OBJECTIVES ::
• a. Answer these questions from the passage on FDR's funeral and grave:
(i) Which band performed Chopin's "Funeral March" at Hyde Park?
(ii) What company executed the monument marking FDR's grave, and where was it located?
(iii) When was the memorial stone installed?
• b. In the passage on FDR's funeral and grave, turn the paragraph beginning "FDR specified that a plain white marble monument" into a bulleted list that keeps its main facts.

The train moved slowly throughout the night, passing stations filled with silent crowds gathered in reverence to watch as the President passed by. At Union Station, the procession continued with full military escort along Pennsylvania Avenue to the White House for a funeral service in the East Room.

That evening, the funeral train embarked on the final length of the journey. In the rose garden at Hyde Park, three hundred people waited in silence on the morning of April 15. The approaching sound of Chopin’s “Funeral March,” performed by the West Point band, signified the horse-drawn caisson was climbing the hillside through the woods toward the President’s final resting place.

The monument marking FDR’s grave was executed to the president’s design by the Vermont Marble Company in Proctor, Vermont. For more than a century, Vermont marble was used in the construction of important public buildings and monuments, including many of the nation’s finest structures—the Jefferson Memorial, the U.S. Supreme Court Building, and eventually the United Nations headquarters in New York City.

FDR specified that a plain white marble monument without carving or decoration be placed at his grave, situated east and west, measuring 8 feet long, 4 feet wide, and 3 feet high with a base extending 2 feet around the perimeter. The memorial stone was manufactured to President Roosevelt’s design and installed in fall of 1945. According to the President’s wishes, Mrs. Roosevelt was interred here also upon her death in 1962.

Data items ::
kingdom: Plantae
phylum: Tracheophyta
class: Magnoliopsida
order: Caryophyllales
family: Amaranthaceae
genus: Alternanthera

WORKED SOLUTIONS ::
• a.
(i) The West Point band.
(ii) The Vermont Marble Company in Proctor, Vermont.
(iii) In fall of 1945.

• b.
- FDR specified a plain white marble monument with no carving or decoration.
- It is situated east and west.
- It measures 8 feet long, 4 feet wide, and 3 feet high.
- Its base extends 2 feet around the perimeter.
- The stone was made to President Roosevelt's design and installed in fall of 1945.
- As the President wished, Mrs. Roosevelt was also interred there upon her death in 1962.